— Task instructions —
Copy out each of the following lines word for word.

— Input for this task —
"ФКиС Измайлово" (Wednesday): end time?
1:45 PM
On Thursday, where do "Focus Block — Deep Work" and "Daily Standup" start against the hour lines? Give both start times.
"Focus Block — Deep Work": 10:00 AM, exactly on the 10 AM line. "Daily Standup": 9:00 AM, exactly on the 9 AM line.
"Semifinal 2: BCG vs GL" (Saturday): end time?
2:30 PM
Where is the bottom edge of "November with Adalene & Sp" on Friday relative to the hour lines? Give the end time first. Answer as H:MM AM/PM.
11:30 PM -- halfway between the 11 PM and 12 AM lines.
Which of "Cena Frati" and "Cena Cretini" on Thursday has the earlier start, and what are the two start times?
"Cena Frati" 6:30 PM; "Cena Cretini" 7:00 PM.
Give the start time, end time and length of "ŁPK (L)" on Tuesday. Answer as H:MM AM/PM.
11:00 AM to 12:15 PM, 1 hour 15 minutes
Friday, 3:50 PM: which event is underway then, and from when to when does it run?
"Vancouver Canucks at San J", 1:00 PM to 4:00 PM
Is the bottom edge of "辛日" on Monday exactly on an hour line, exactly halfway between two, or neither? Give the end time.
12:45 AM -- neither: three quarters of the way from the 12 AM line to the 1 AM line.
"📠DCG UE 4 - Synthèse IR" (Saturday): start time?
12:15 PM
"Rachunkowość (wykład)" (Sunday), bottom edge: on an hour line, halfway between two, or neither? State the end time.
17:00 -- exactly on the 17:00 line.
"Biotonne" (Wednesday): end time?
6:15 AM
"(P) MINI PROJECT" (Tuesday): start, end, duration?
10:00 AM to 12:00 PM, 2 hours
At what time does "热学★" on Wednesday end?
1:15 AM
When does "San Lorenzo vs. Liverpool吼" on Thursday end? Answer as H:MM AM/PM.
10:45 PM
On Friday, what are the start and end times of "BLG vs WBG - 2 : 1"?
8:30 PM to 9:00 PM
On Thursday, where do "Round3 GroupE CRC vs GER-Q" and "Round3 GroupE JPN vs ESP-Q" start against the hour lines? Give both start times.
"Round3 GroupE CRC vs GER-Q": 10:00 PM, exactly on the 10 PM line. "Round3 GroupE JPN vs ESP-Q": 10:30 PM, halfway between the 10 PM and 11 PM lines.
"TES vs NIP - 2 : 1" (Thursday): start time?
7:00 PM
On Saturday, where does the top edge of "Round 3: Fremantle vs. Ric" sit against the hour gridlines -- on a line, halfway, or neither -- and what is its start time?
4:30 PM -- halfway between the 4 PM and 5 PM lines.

— Worked answer —
"ФКиС Измайлово" (Wednesday): end time?
1:45 PM
On Thursday, where do "Focus Block — Deep Work" and "Daily Standup" start against the hour lines? Give both start times.
"Focus Block — Deep Work": 10:00 AM, exactly on the 10 AM line. "Daily Standup": 9:00 AM, exactly on the 9 AM line.
"Semifinal 2: BCG vs GL" (Saturday): end time?
2:30 PM
Where is the bottom edge of "November with Adalene & Sp" on Friday relative to the hour lines? Give the end time first. Answer as H:MM AM/PM.
11:30 PM -- halfway between the 11 PM and 12 AM lines.
Which of "Cena Frati" and "Cena Cretini" on Thursday has the earlier start, and what are the two start times?
"Cena Frati" 6:30 PM; "Cena Cretini" 7:00 PM.
Give the start time, end time and length of "ŁPK (L)" on Tuesday. Answer as H:MM AM/PM.
11:00 AM to 12:15 PM, 1 hour 15 minutes
Friday, 3:50 PM: which event is underway then, and from when to when does it run?
"Vancouver Canucks at San J", 1:00 PM to 4:00 PM
Is the bottom edge of "辛日" on Monday exactly on an hour line, exactly halfway between two, or neither? Give the end time.
12:45 AM -- neither: three quarters of the way from the 12 AM line to the 1 AM line.
"📠DCG UE 4 - Synthèse IR" (Saturday): start time?
12:15 PM
"Rachunkowość (wykład)" (Sunday), bottom edge: on an hour line, halfway between two, or neither? State the end time.
17:00 -- exactly on the 17:00 line.
"Biotonne" (Wednesday): end time?
6:15 AM
"(P) MINI PROJECT" (Tuesday): start, end, duration?
10:00 AM to 12:00 PM, 2 hours
At what time does "热学★" on Wednesday end?
1:15 AM
When does "San Lorenzo vs. Liverpool吼" on Thursday end? Answer as H:MM AM/PM.
10:45 PM
On Friday, what are the start and end times of "BLG vs WBG - 2 : 1"?
8:30 PM to 9:00 PM
On Thursday, where do "Round3 GroupE CRC vs GER-Q" and "Round3 GroupE JPN vs ESP-Q" start against the hour lines? Give both start times.
"Round3 GroupE CRC vs GER-Q": 10:00 PM, exactly on the 10 PM line. "Round3 GroupE JPN vs ESP-Q": 10:30 PM, halfway between the 10 PM and 11 PM lines.
"TES vs NIP - 2 : 1" (Thursday): start time?
7:00 PM
On Saturday, where does the top edge of "Round 3: Fremantle vs. Ric" sit against the hour gridlines -- on a line, halfway, or neither -- and what is its start time?
4:30 PM -- halfway between the 4 PM and 5 PM lines.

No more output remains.